* REQUIREMENT A
Decide whether each statement agrees with the text-to-speech API documentation: (i) every endpoint takes its JSON payload through POST requests; (ii) 44100 Hz is one of the accepted sample rates; (iii) the speed parameter defaults to 1. For each, answer yes or no and quote the deciding words of the text-to-speech API documentation.
* REQUIREMENT B
Using the text-to-speech API documentation, answer these questions:
(i) At what address can an API key be created?
(ii) Which TTS model is listed as the default?
(iii) Which endpoint path is used to synthesize speech and stream the audio data?
* REQUIREMENT C
Extend the text-to-speech API documentation, beginning right after its final sentence.

____ TEXT EXCERPT

Deliver natural-sounding speech with configurable voices, streaming playback, and file-based output. All endpoints use a consistent JSON payload via POST requests, making integration simple and straightforward.
Need an API Key? If you don't have an API key yet, you can create one here: https://playground.induslabs.io/register

Screenshot: where to find your API key. Create one at playground.induslabs.io/register
{
"text": "Hello, this is a test request.",
"voice": "Indus-hi-maya",
"output_format": "wav",
"model": "indus-tts-v1",
"api_key": "YOUR_API_KEY",
"normalize": true,
"stream": true,
"speed": 1,
"pitch_shift": 0,
"loudness_db": 0,
"sample_rate": 24000
}
| Name | Type | Default | Description |
|---|---|---|---|
text | string | required | The text to be synthesized into speech. |
voice | string | Indus-hi-maya | The voice model to be used (e.g., "Indus-hi-maya"). |
output_format | string | wav | Audio format for output (e.g., "wav", "mp3", "pcm"). |
model | string | indus-tts-v1 | The TTS model to use (e.g., "indus-tts-v1"). |
api_key | string | required | Authentication API key. |
normalize | boolean | true | Whether to normalize text before synthesis (default: true). |
stream | boolean | true | Whether to stream the output (default: true). |
speed | number | 1 | Speed of speech synthesis (default: 1). |
pitch_shift | number | 0 | Pitch shift adjustment (default: 0). |
loudness_db | number | 0 | Loudness adjustment in decibels (default: 0). |
sample_rate | number | 24000 | Audio sample rate in Hz. Accepted values: 24000 (recommended), 16000, 8000. |
/v1/audio/speechThis endpoint is used to synthesize speech (TTS - Text-to-Speech) and stream the audio data.

________
____ PROVIDED RECORDS

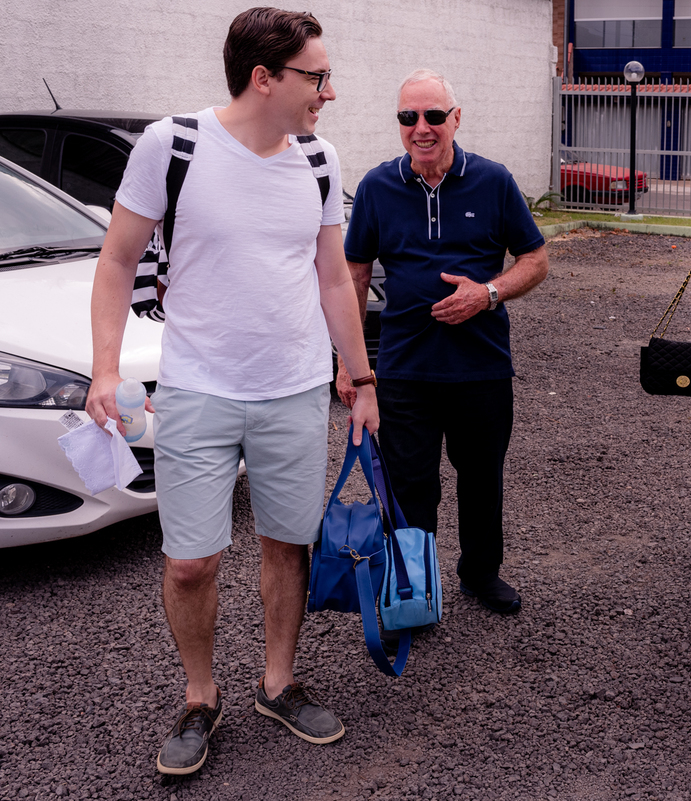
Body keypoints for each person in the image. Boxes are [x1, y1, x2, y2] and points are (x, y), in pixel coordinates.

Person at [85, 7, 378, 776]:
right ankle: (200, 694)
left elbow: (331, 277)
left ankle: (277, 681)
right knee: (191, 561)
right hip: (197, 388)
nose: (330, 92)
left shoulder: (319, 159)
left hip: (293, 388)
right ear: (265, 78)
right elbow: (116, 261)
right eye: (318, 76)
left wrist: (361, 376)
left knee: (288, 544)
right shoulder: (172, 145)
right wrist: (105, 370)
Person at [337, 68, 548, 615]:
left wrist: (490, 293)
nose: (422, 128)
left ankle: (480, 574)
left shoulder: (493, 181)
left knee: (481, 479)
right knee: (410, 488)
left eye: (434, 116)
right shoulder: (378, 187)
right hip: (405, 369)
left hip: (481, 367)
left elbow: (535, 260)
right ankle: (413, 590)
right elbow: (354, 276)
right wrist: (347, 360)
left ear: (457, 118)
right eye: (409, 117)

________
____ PROVIDED RECORDS

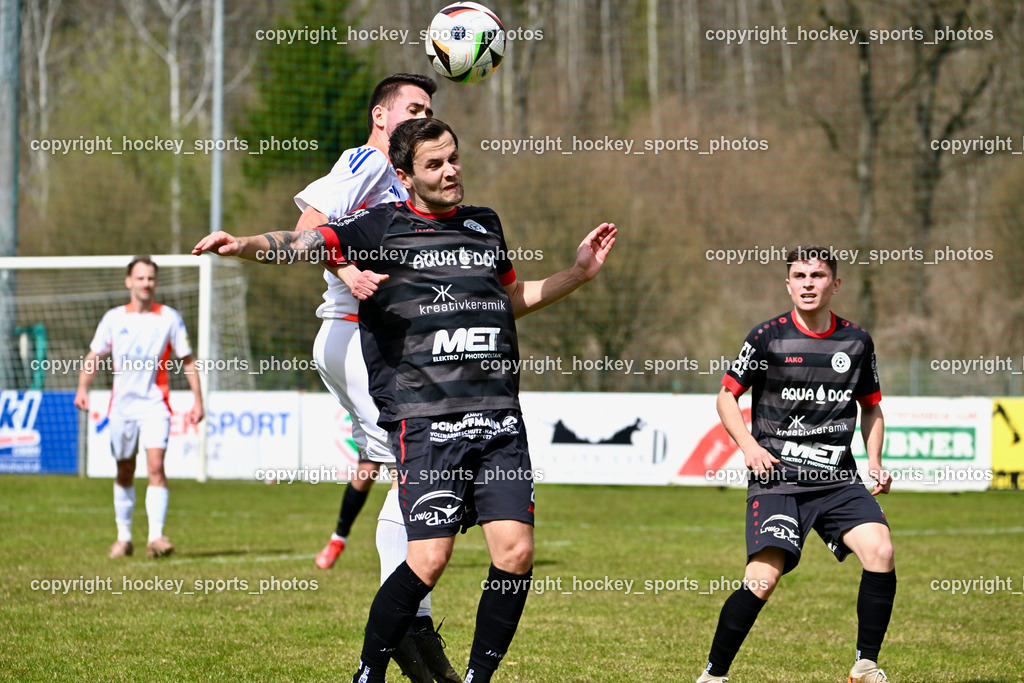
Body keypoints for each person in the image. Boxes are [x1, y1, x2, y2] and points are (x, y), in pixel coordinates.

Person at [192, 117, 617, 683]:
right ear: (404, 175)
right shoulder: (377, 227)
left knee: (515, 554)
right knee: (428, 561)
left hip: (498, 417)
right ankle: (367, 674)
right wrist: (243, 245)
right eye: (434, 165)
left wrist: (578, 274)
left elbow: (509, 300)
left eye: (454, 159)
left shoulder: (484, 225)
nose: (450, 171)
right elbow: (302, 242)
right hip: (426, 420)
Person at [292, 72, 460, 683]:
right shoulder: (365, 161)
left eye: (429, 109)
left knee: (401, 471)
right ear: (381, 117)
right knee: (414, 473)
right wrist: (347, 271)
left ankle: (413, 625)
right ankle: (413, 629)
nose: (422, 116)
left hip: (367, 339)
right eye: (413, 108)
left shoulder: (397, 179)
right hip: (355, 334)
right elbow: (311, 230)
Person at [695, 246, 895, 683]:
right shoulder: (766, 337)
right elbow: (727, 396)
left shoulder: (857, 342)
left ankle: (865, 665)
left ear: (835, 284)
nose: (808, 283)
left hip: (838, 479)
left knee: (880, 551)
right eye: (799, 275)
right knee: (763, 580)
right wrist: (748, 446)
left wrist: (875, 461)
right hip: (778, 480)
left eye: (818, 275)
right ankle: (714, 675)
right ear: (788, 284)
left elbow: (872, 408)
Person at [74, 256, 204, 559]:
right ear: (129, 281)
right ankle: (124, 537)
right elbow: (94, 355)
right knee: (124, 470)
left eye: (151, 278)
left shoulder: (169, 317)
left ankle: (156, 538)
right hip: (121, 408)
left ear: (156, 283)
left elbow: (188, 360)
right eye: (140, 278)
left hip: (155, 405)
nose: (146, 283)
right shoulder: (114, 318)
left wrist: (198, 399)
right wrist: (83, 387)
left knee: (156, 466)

________

* EXPECTED OUTPUT A
(i) Yes: "All endpoints use a consistent JSON payload via POST requests"
(ii) No: "Accepted values: 24000 (recommended), 16000, 8000."
(iii) Yes: "Speed of speech synthesis (default: 1)."

* EXPECTED OUTPUT B
(i) https://playground.induslabs.io/register
(ii) indus-tts-v1
(iii) /v1/audio/speech

* EXPECTED OUTPUT C
| Name | Type | Default | Description |
|---|---|---|---|
text | string | required | The text to be synthesized into speech. |
voice | string | Indus-hi-maya | The voice model to be used (e.g., "Indus-hi-maya"). |
output_format | string | wav | Audio format for output (e.g., "wav", "mp3", "pcm"). |
model | string | indus-tts-v1 | The TTS model to use (e.g., "indus-tts-v1"). |
api_key | string | required | Authentication API key. |
normalize | boolean | true | Whether to normalize text before synthesis (default: true). |
stream | boolean | true | Whether to stream the output (default: true). |
speed | number | 1 | Speed of speech synthesis (default: 1). |
pitch_shift | number | 0 | Pitch shift adjustment (default: 0). |
loudness_db | number | 0 | Loudness adjustment in decibels (default: 0). |
sample_rate | number | 24000 | Audio sample rate in Hz. Accepted values: 24000 (recommended), 16000, 8000. |
| Status | Type | Default | Description |
|---|---|---|---|
200 OK | audio/wav | - | Returns synthesized speech audio as binary data. |
422 Validation Error | application/json | - | Validation failure. Inspect detail array. |
Binary audio data (WAV format)
{
"detail": [
{
"loc": ["string", 0],
"msg": "string",
"type": "string"
}
]
}
/v1/audio/speech/fileThis endpoint is used to synthesize speech (TTS - Text-to-Speech) and return the complete audio file as a downloadable file.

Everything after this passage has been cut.